🤖 AI Summary
This work proposes a fully decentralized multi-UAV autonomous coordination system to counter the threat posed by adversarial drones to ground targets in GPS-denied and communication-constrained battlefield environments. Relying solely on onboard sensors for relative observations, the system jointly estimates both target states and ego-positions through a relative-measurement-based Kalman filter. A distributed encirclement control strategy is developed that requires neither global positioning nor inter-vehicle communication, enabling dynamic adaptation to target motion while maintaining effective coverage. Real-robot experiments demonstrate the feasibility and robustness of the approach in detection, encirclement, and interception tasks, highlighting its operational potential under extreme conditions.
📝 Abstract
The presence of UAVs in military operations has recently increased, also increasing the demand for defense systems against UAV attacks. UAVs can also be used as countermeasures. Most available methods rely on UAV-to-UAV communication and global positioning.

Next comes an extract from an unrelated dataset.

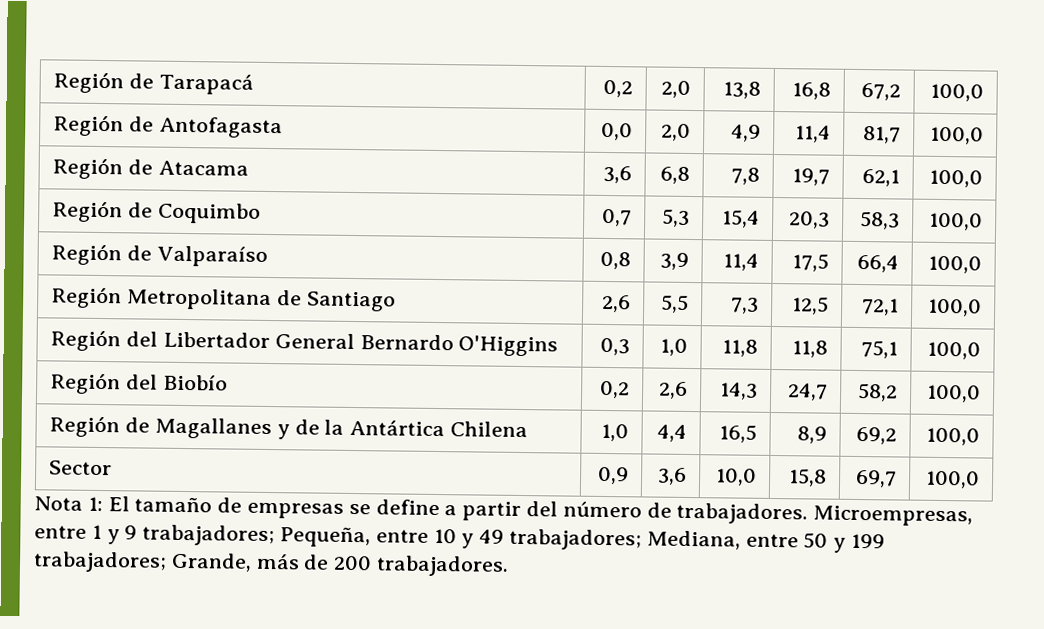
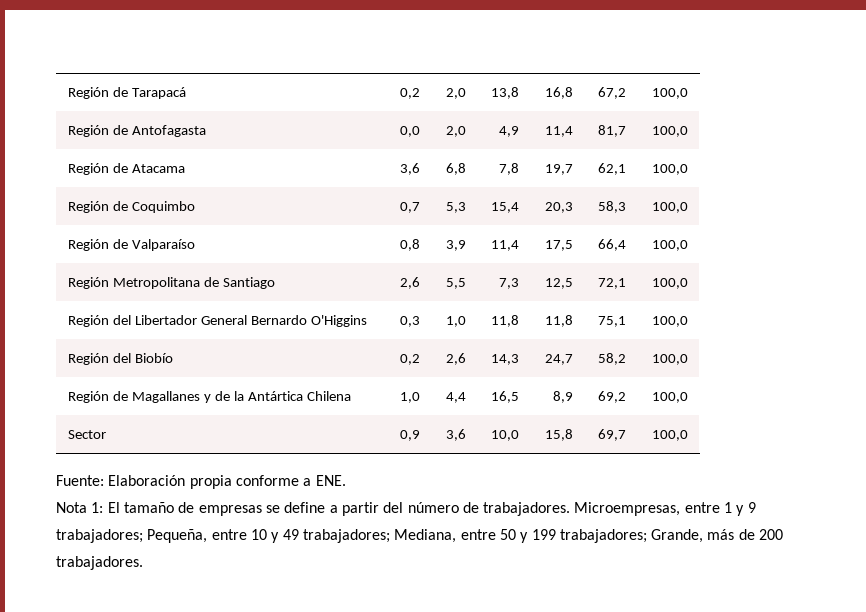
(980, 479) none -> [56,475,346,489] // Fuente: Elaboración propia conforme a ENE.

However, such resources may not be available in modern warfare scenarios. To address these limitations, we propose a pipeline for ground-target protection against UAV attacks that employs autonomous swarms of UAVs. We assume a communication- and GPS-denied environment in which the UAVs use onboard sensors to track the target and coordinate as a swarm. We developed Kalman filters to estimate the states of unknown targets and the positions of UAVs in the swarm using only relative measurements. Also, our strategy is to encircle the target of interest to maximize coverage. To achieve that, we propose a decentralized swarm encirclement technique that adapts to the target's motion. Our approach was extensively validated using real robots, demonstrating its effectiveness in detecting, encircling, and intercepting hostile UAVs.